Aliya Hristiyanlarla iş birliği konusunda da onların arzu etmeleri halinde tüm insanların iyiliği için gelecek iki büyük dinin karşılıklı anlayışı ve işbirliğine örnek teşkil edebileceğini ifade eder. Asırlar boyunca Hristiyanlarla Yahudilerle birlikte yaşadık ve kültür oluşturduk öyle bazı durumlarda bu kültürel unsurların hangilerinin İslami hangilerini Musevi olduğunu kesin olarak ayırt etmek mümkün olmaz, demektir. Diğer taraftan Filistin konusuna temas eder ve “Filistinli kardeşlerimizin en temel haklarını riske atacak her türlü pazarlık ve taviz ihanet kabilindendir ve dünyamızı üstüne kurduğumuz ahlaki sistemimizin yıkımına sebep olabilir demektir”. Burada Hristiyanlara ve Musevilere karşı politikasını da Kur'an-ı Kerim'in 29/45, 2/136 5 47-49 ayetlerinden pratik sonuçlar çıkarır.

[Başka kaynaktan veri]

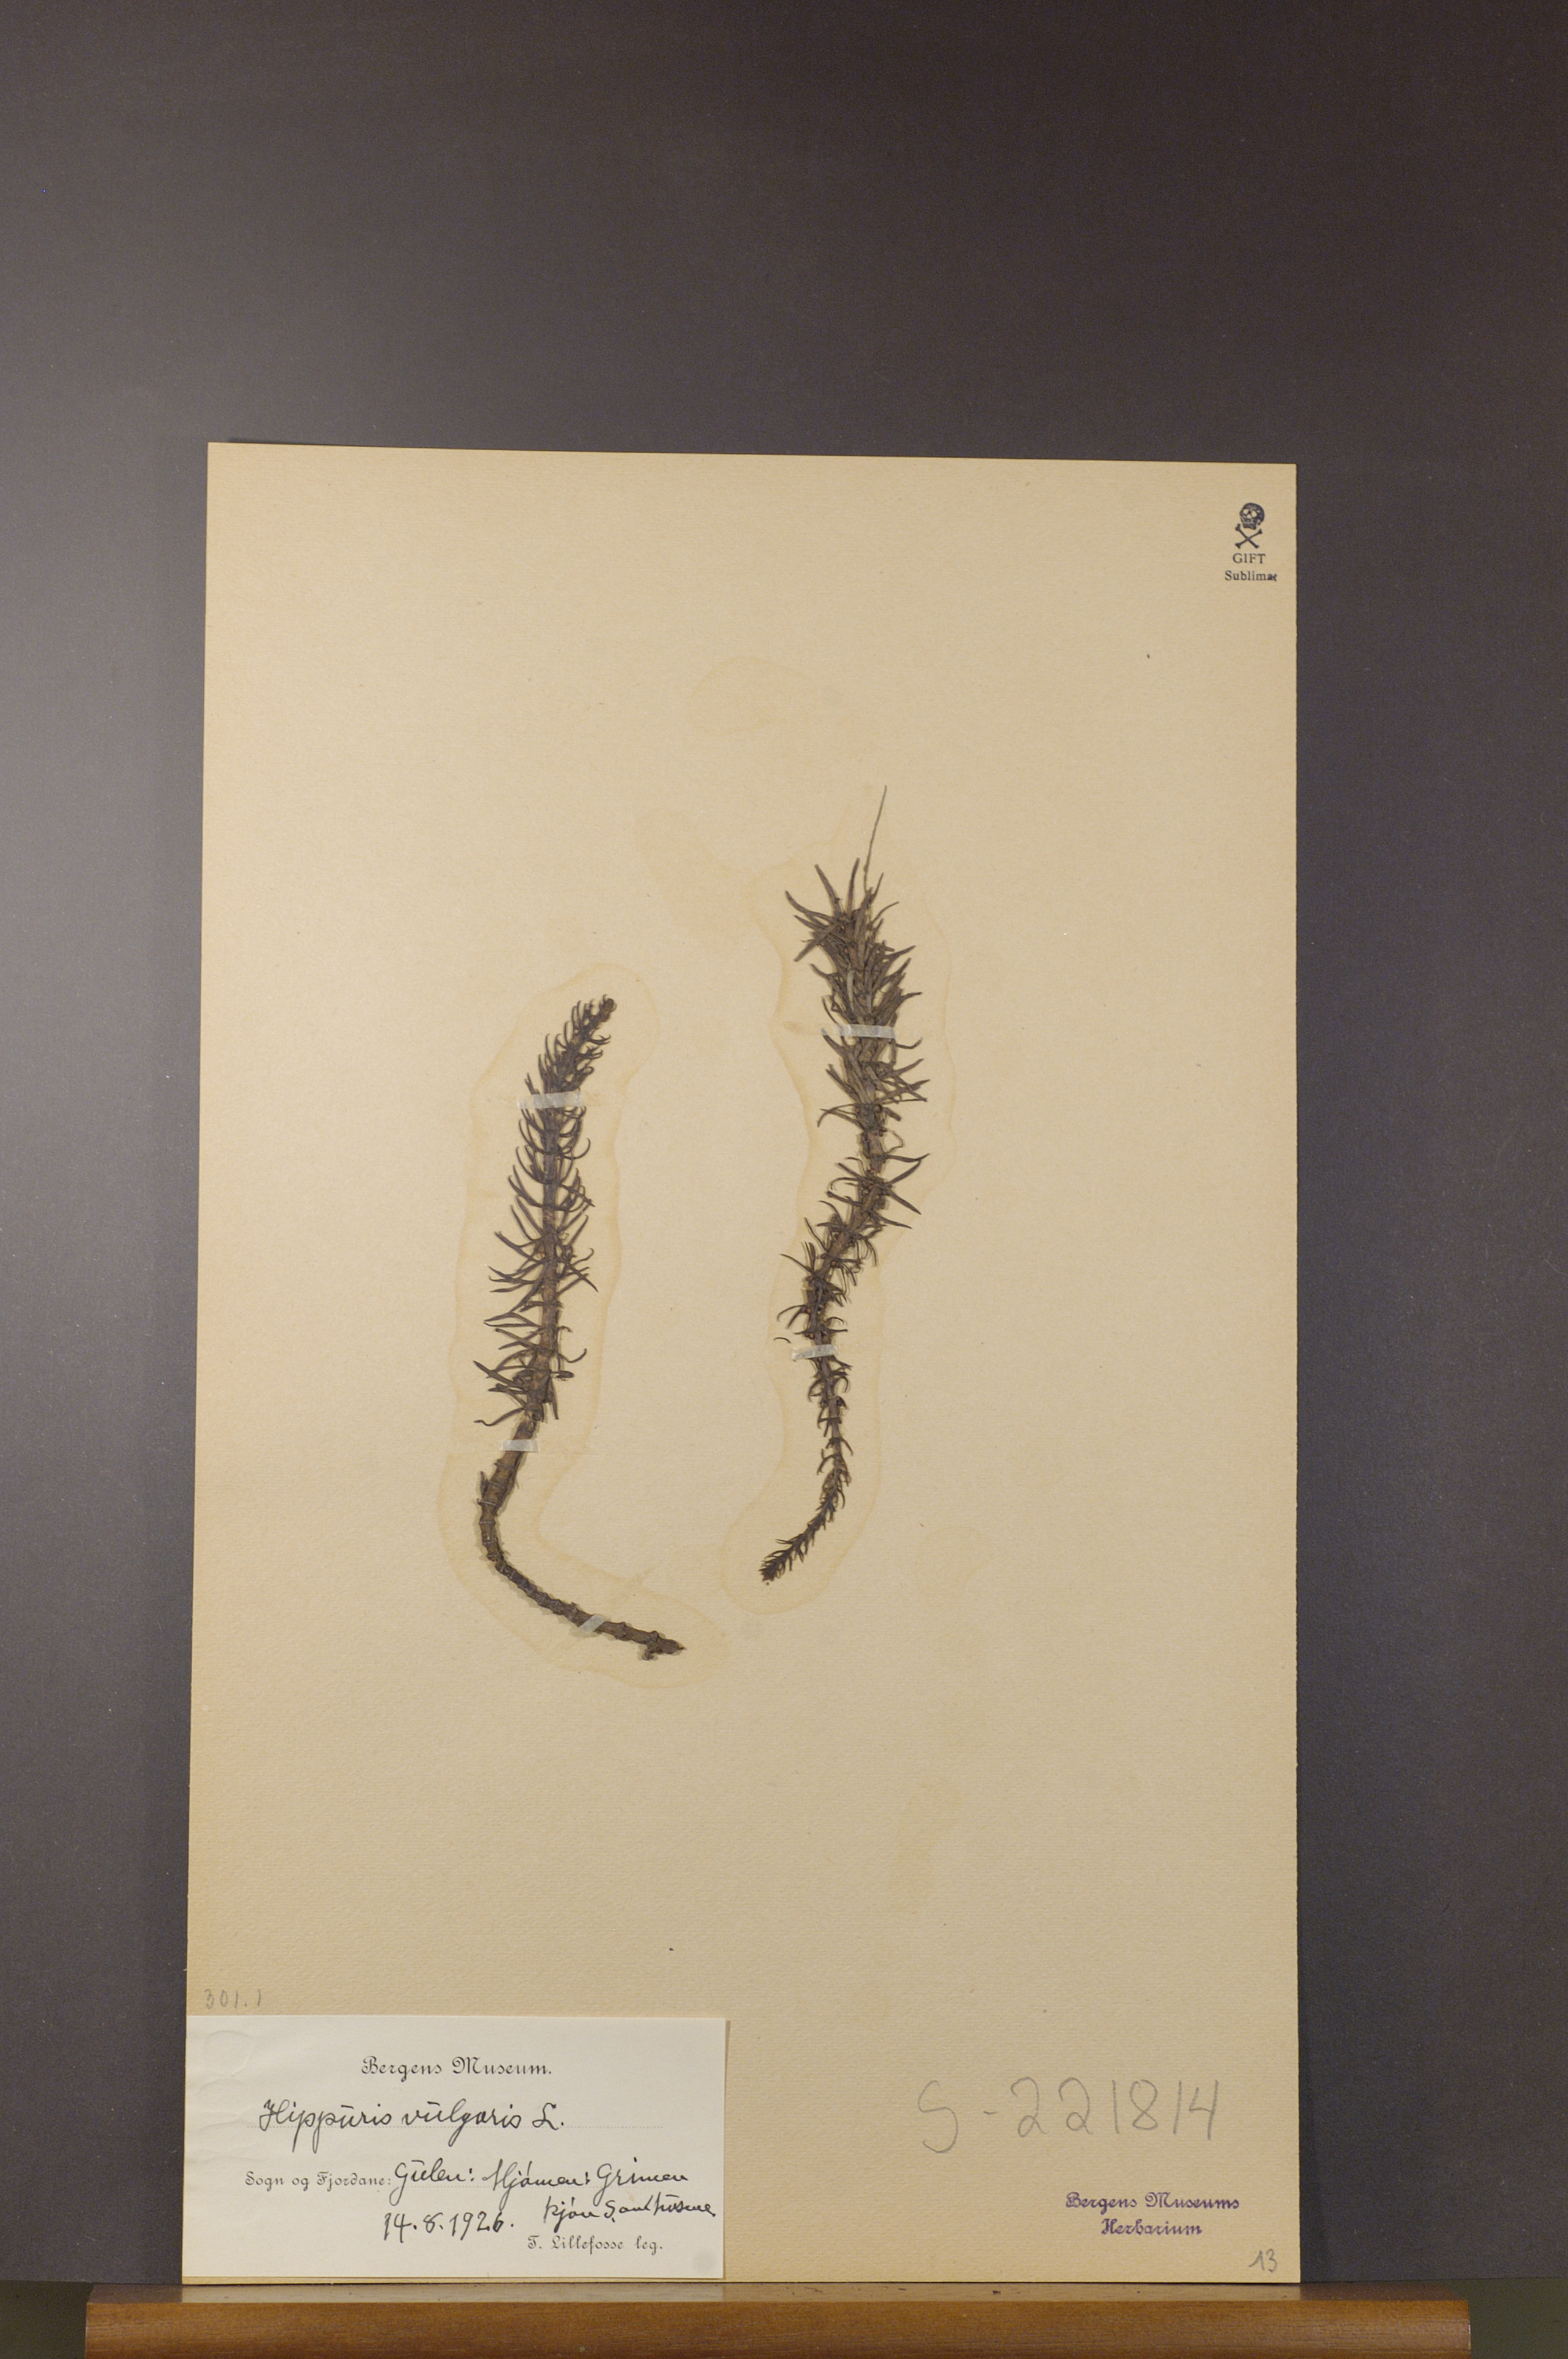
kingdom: Plantae
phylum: Tracheophyta
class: Magnoliopsida
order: Lamiales
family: Plantaginaceae
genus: Hippuris
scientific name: Hippuris vulgaris
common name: Mare's-tail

İslami yeniden doğuşun İslam'a aidiyetini tesadüfün sonucu değil bir program ve yükümlü kabul eden her Müslümanın vizyonu bir kenara atamayacağını, bu vizyonu gerçekleştirmek zorunda olduğunu belirten Aliya, İslam dünyasının tek çıkışının kendi maddi ve manevi kaynaklarını kullanmak olduğunu ifade ediyor. İslam dünyasının diri olduğunu, potansiyel güç olan hislerin aktif hale dönüştürülmesini ve halkın muvafakatlerini belirtiyor.

Bu deklarasyon 1969 yılında sosyalist, ateizme yakın görüşlü bir siyasi yönetim altında azınlık olarak yaşamış bir ortamda yazılmıştır. O dönemde birçok Müslüman ülke yeni bağımsızlığını kazanmıştı. Haliyle İslam ülkelerini bir araya getirmek hayaldi. Yıllar geçti: Bosna-Hersek’te Müslümanlara karşı soykırım oldu, ancak Müslümanlar onurlu bir savaşla kimliklerini kazandılar, Aliya ilk devlet başkanı oldu.

Müslüman ülkeler, devletler eskiye göre daha fazla güçlendi. İslam ülkeleri arasında bölgesel ve genel teşkilatlar kuruldu, İslam İşbirliği Teşkilatı bunun örneği, G-8 ülkeleri kuruldu. Sovyetler yıkıldı, Türk devletleri hürriyetlerine kavuştu, hatta Türk Devletler Topluluğu kuruldu. Sosyalizm zayıfladı, kapitalizmin, sömürgeci Batının karşısında tek İslam düşüncesi kaldı. Zayıflıklara, sıkıntılara ve olumsuzluklara rağmen İslam dünyası kaynaklarını yüz yıl öncesine göre daha iyi kullanıyor. Alya’nın belirttiği gibi, İslam Birliğini daha fonksiyonel hale getirmek için stratejiler geliştirmek başarıya gitmek için çok önemlidir.